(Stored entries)
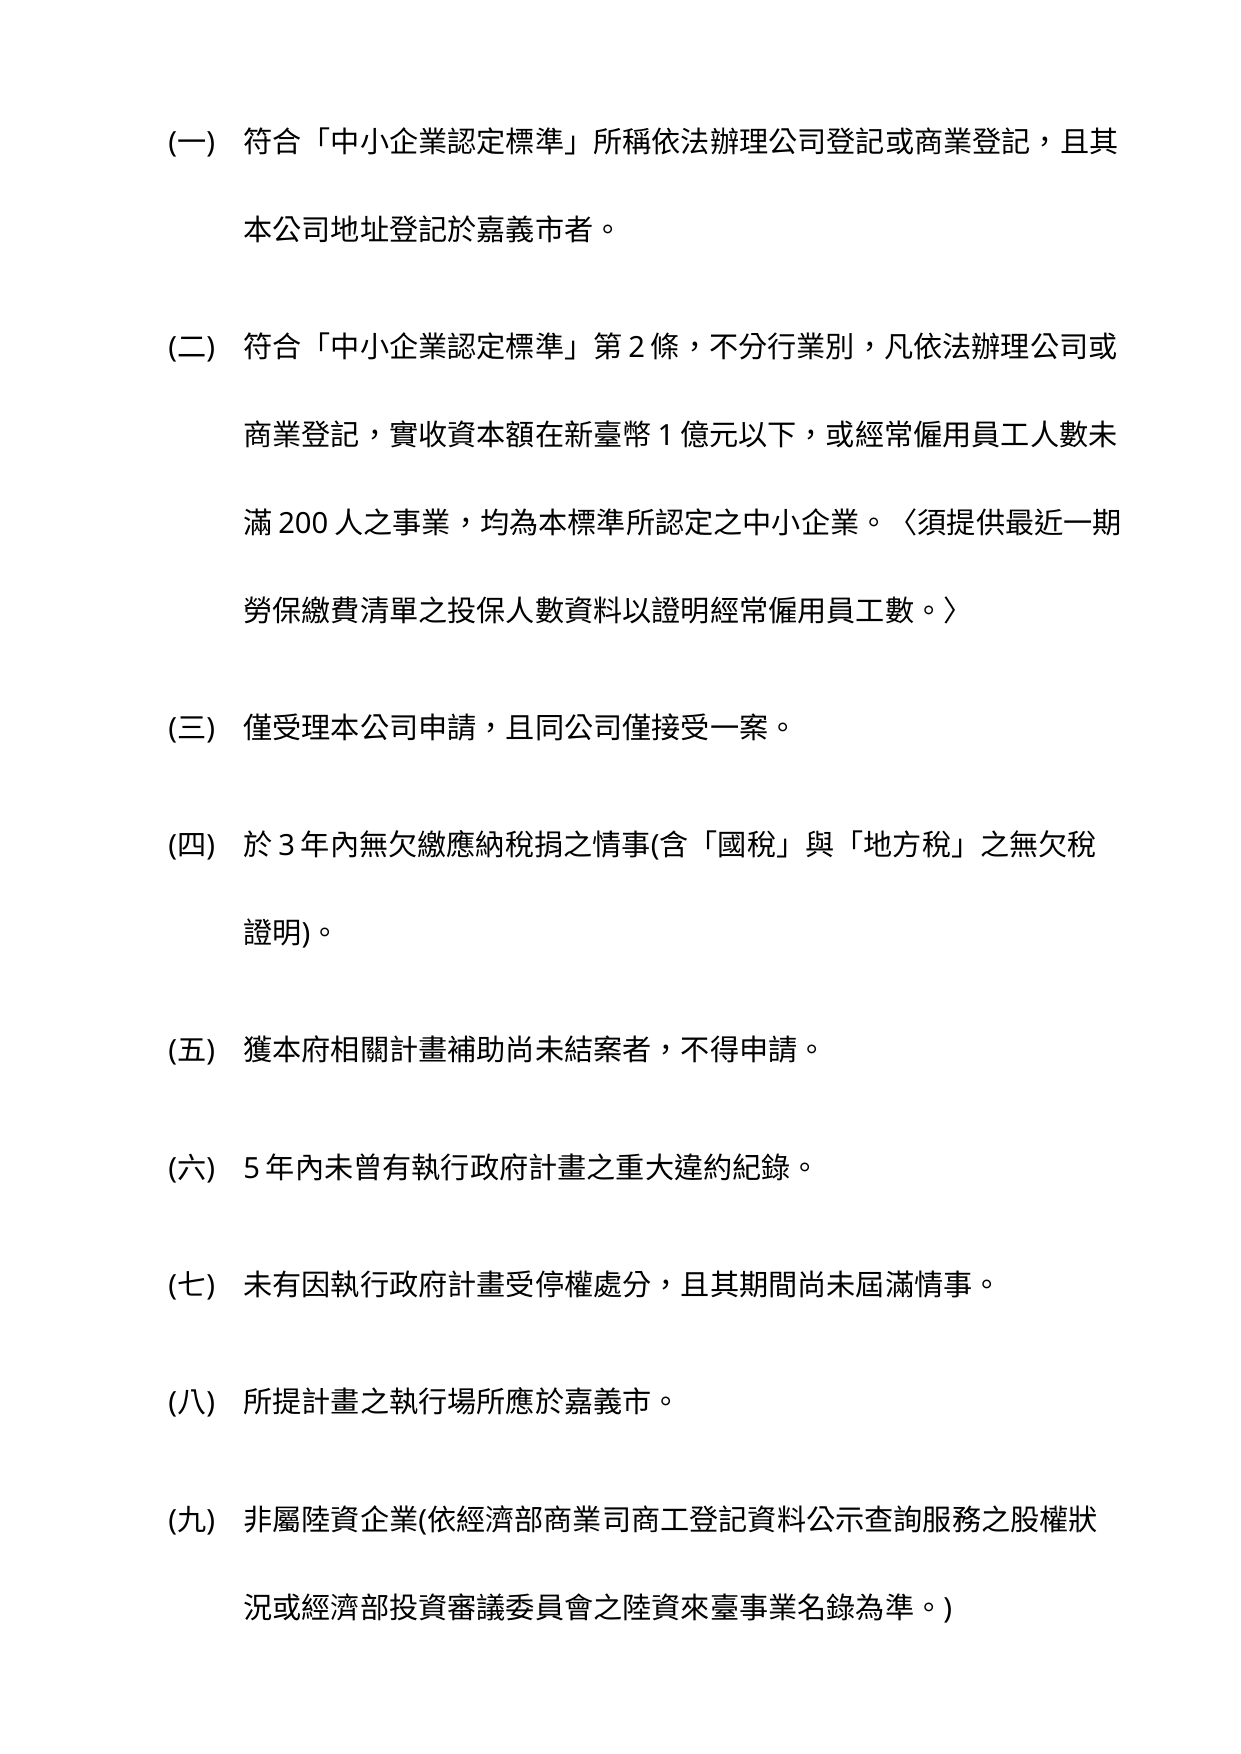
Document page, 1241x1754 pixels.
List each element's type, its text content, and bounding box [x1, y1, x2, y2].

list 未有因執行政府計畫受停權處分，且其期間尚未屆滿情事。 [168, 1262, 1122, 1304]
list 獲本府相關計畫補助尚未結案者，不得申請。 [168, 1027, 1122, 1069]
list 於3年內無欠繳應納稅捐之情事(含「國稅」與「地方稅」之無欠稅證明)。 [168, 822, 1122, 952]
list 符合「中小企業認定標準」第2條，不分行業別，凡依法辦理公司或商業登記，實收資本額在新臺幣1億元以下，或經常僱用員工人數未滿200人之事業，均為本標準所認定之中小企業。〈須提供最近一期勞保繳費清單之投保人數資料以證明經常僱用員工數。〉 [168, 323, 1122, 629]
list 僅受理本公司申請，且同公司僅接受一案。 [168, 704, 1122, 747]
list 所提計畫之執行場所應於嘉義市。 [168, 1379, 1122, 1421]
list 符合「中小企業認定標準」所稱依法辦理公司登記或商業登記，且其本公司地址登記於嘉義市者。 [168, 118, 1122, 248]
list 非屬陸資企業(依經濟部商業司商工登記資料公示查詢服務之股權狀況或經濟部投資審議委員會之陸資來臺事業名錄為準。) [168, 1496, 1122, 1627]
list 5年內未曾有執行政府計畫之重大違約紀錄。 [168, 1144, 1122, 1187]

REQUIREMENTS: Reproduce word for word the lines of the items from the one containing "list 未有因執行政府計畫受停權處分，且其期間尚未屆滿情事。 [168, 1262, 1122, 1304]" through the end of the items, including both ends.

RESPONSE TO THE EXERCISE:
list 未有因執行政府計畫受停權處分，且其期間尚未屆滿情事。 [168, 1262, 1122, 1304]
list 獲本府相關計畫補助尚未結案者，不得申請。 [168, 1027, 1122, 1069]
list 於3年內無欠繳應納稅捐之情事(含「國稅」與「地方稅」之無欠稅證明)。 [168, 822, 1122, 952]
list 符合「中小企業認定標準」第2條，不分行業別，凡依法辦理公司或商業登記，實收資本額在新臺幣1億元以下，或經常僱用員工人數未滿200人之事業，均為本標準所認定之中小企業。〈須提供最近一期勞保繳費清單之投保人數資料以證明經常僱用員工數。〉 [168, 323, 1122, 629]
list 僅受理本公司申請，且同公司僅接受一案。 [168, 704, 1122, 747]
list 所提計畫之執行場所應於嘉義市。 [168, 1379, 1122, 1421]
list 符合「中小企業認定標準」所稱依法辦理公司登記或商業登記，且其本公司地址登記於嘉義市者。 [168, 118, 1122, 248]
list 非屬陸資企業(依經濟部商業司商工登記資料公示查詢服務之股權狀況或經濟部投資審議委員會之陸資來臺事業名錄為準。) [168, 1496, 1122, 1627]
list 5年內未曾有執行政府計畫之重大違約紀錄。 [168, 1144, 1122, 1187]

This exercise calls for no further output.